On 10 September, the Secretariat of Habitat III released the final draft of the so-called “New Urban Agenda”, which was agreed in the intergovernmental informal meeting that took place in New York on September 7-9, which is accessible here. After a long advocacy and negotiation process, the Right to the City will be mentioned for the very first time in an UN agreement. However, the way it will be implemented it is not clear yet.
An unprecedented mention of the Right to the City in a UN document
The determination of some Latin American States (Brazil, Ecuador, Chili and Mexico), supported by the Global Task Force of Local and Regional Governments and Global Platform for the Right to the City’s collective advocacy work, have greatly contributed to the introduction of the concept of the Right to the City in the Agenda resulting from Habitat III –specifically in paragraph 11 of the section “Our shared vision”:
“We share a vision of cities for all, referring to the equal use and enjoyment of cities and human settlements, seeking to promote inclusivity and ensure that all inhabitants, of present and future generations, without discrimination of any kind, are able to inhabit and produce just, safe, healthy, accessible, affordable, resilient, and sustainable cities and human settlements, to foster prosperity and quality of life for all. We note the efforts of some national and local governments to enshrine this vision, referred to as right to the city, in their legislations, political declarations and charters.”
It is to be noted that this definition is based on the proposal that was made by the Global Platform for the Right to the City but with an important absence: the reference to cities as common good has disappeared from the final wording.
But, beyond that, the Right to the City’s core principles, guidelines, and contents shaped several other sections, leaving a meaningful footprint in the so-called “New Urban Agenda”: the protection and fulfilment of all indivisible human rights at local level without discrimination of any kind (art.12, 20, 28), the social and ecologic function of land (art.13-a) , the need to fight socio-spatial segregation and to achieve inclusive cities (art.25, 27, 95-97), the participation of the inhabitants (art.13-c, 86), the enshrining of the right to adequate housing and the recognition of the social production of habitat (art. 31- 33, 105-112), the achievement of sustainable and inclusive local economies based on the change of patterns of production and consumption and on decent work (art. 10, 13- d, 43-62).

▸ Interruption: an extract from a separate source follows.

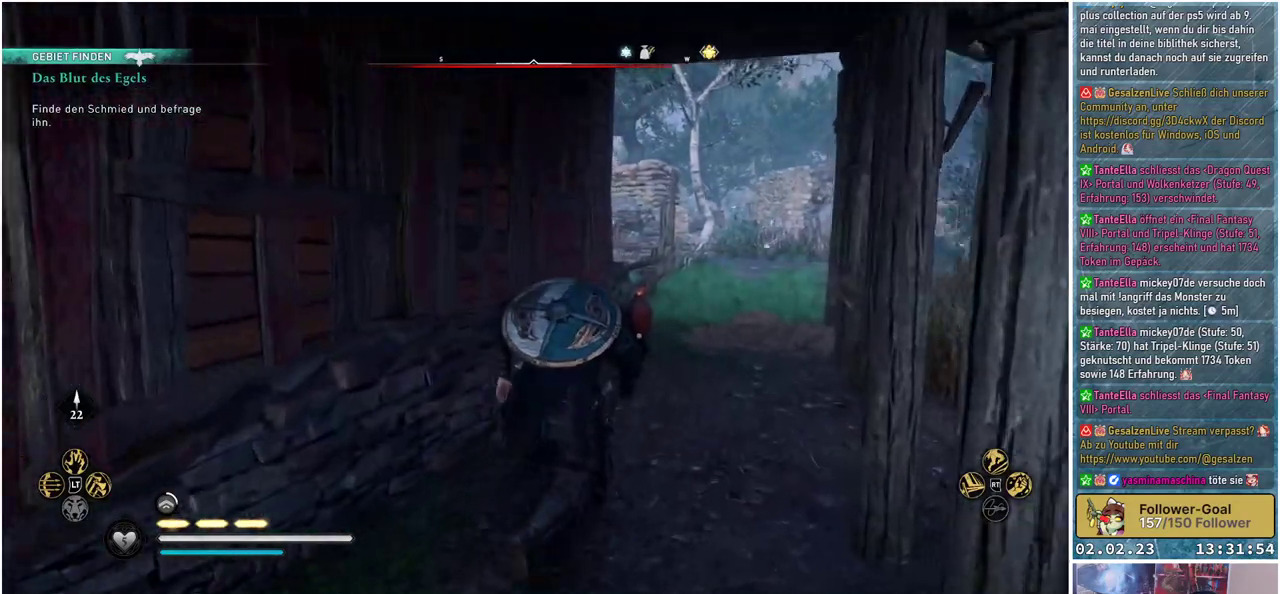
{"buttons": [], "left_stick": "up", "right_stick": "center", "events": []}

Now, it is time to make sure that there are implementation and follow-up mechanisms at local level, with global articulations.
A notion that calls for multi-stakeholders follow-up and review, from the local level
This outcome is another of many necessary steps towards the full acknowledgment of the Right to the City at the international stage, and it follows a long process marked by local governments and civil society’s involvement in the advocacy work for the acknowledgement of the right to the ctiy all along the Habitat III process.
A major challenge that the right to the city –and, more generally, the whole “New Urban Agenda”- is facing is the concretization of the means and resources available for its implementation. This issue will be at the center of the debates in Quito’s Conference and in the aftermath of the Habitat III process. It will also be a strategic element for the Platform.
Now, stronger than before thanks to the alliances consolidated during the Habitat III process, it is up to the global movement for the right to the city to continue the struggle for the recognition of our long-term expertise in the implementation of the Right to the City and to be part, as local government organization, together with our civil society partners, in the implementation and follow-up and review process.